WHAT THE TASK ASKS →
Can you repeat, word for word, the stretch of the passage on tax-deductible donations from "If you’re not" through "different examples below."?

** PASSAGE SHOWN follows **

If you’re not sure whether or not your specific charitable contribution qualifies for a tax write-off, you can simply contact the IRS and ask. They have an abundance of resources online that can help you to better determine qualified organizations. To give you a better idea of the types of organizations that don’t qualify, let’s take a quick look at a few different examples below.

  • For-Profit Organizations
  • Dues, Bills, Or Fees To Social Clubs
  • Homeowners’ Association
  • Political Groups Or Public Office Candidates
  • Civic Leagues, Labor Unions, Chambers Of Commerce, Social Clubs, Sports Clubs
  • Lawmaking Or Lobbying Organizations
  • Bingo, Raffle Tickets, Or Lotteries
  • Most Foreign Organizations (A few exceptions of Canadian, Mexican, and Israeli charities)

** End of PASSAGE SHOWN **
** ENTRIES PROVIDED follows **

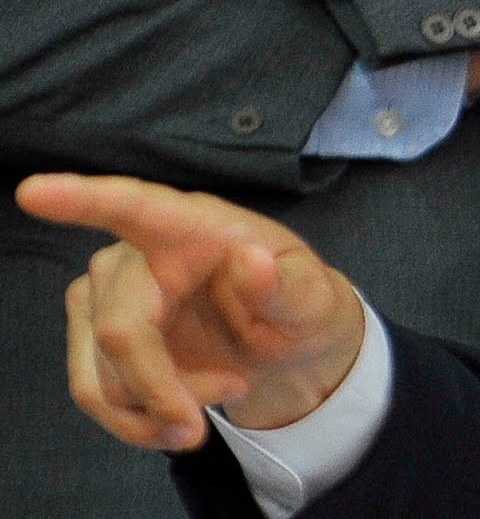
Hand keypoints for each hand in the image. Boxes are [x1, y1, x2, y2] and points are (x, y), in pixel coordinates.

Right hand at [14, 174, 364, 450]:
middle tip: (224, 404)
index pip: (134, 207)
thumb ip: (289, 284)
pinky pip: (95, 392)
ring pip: (101, 375)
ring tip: (218, 398)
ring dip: (157, 410)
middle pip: (119, 330)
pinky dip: (139, 419)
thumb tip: (252, 262)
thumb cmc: (298, 303)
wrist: (284, 344)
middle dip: (163, 387)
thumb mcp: (315, 297)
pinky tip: (182, 412)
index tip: (35, 191)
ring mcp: (108, 295)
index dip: (84, 199)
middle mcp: (137, 253)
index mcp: (194, 225)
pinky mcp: (95, 335)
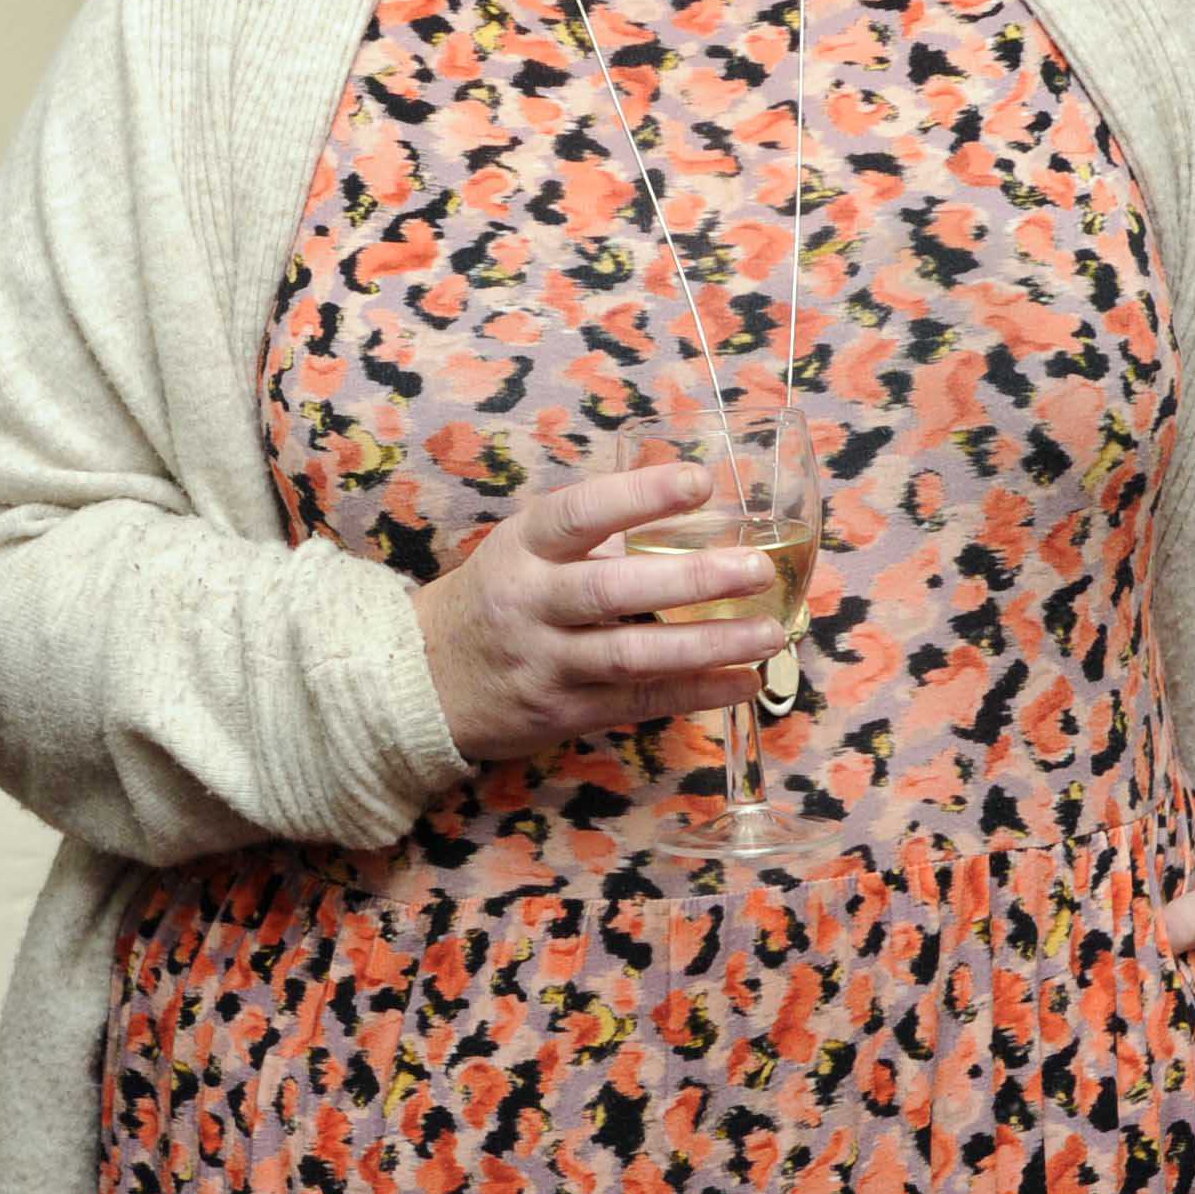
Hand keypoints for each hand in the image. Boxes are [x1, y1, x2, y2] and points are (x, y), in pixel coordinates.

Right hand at [410, 461, 789, 765]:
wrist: (425, 681)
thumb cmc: (495, 600)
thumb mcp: (522, 553)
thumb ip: (593, 537)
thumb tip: (690, 511)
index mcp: (521, 548)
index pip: (579, 513)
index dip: (639, 496)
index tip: (701, 480)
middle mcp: (529, 603)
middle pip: (612, 590)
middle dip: (690, 579)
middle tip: (757, 569)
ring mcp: (545, 663)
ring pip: (631, 655)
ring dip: (707, 644)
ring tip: (769, 632)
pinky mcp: (563, 713)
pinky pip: (638, 703)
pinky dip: (695, 692)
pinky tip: (744, 680)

** End of ENTRIES PROVIDED **

REPLY →
If you’re not sure whether or not your specific charitable contribution qualifies for a tax write-off, you can simply contact the IRS and ask. They have an abundance of resources online that can help you to better determine qualified organizations. To give you a better idea of the types of organizations that don’t qualify, let’s take a quick look at a few different examples below.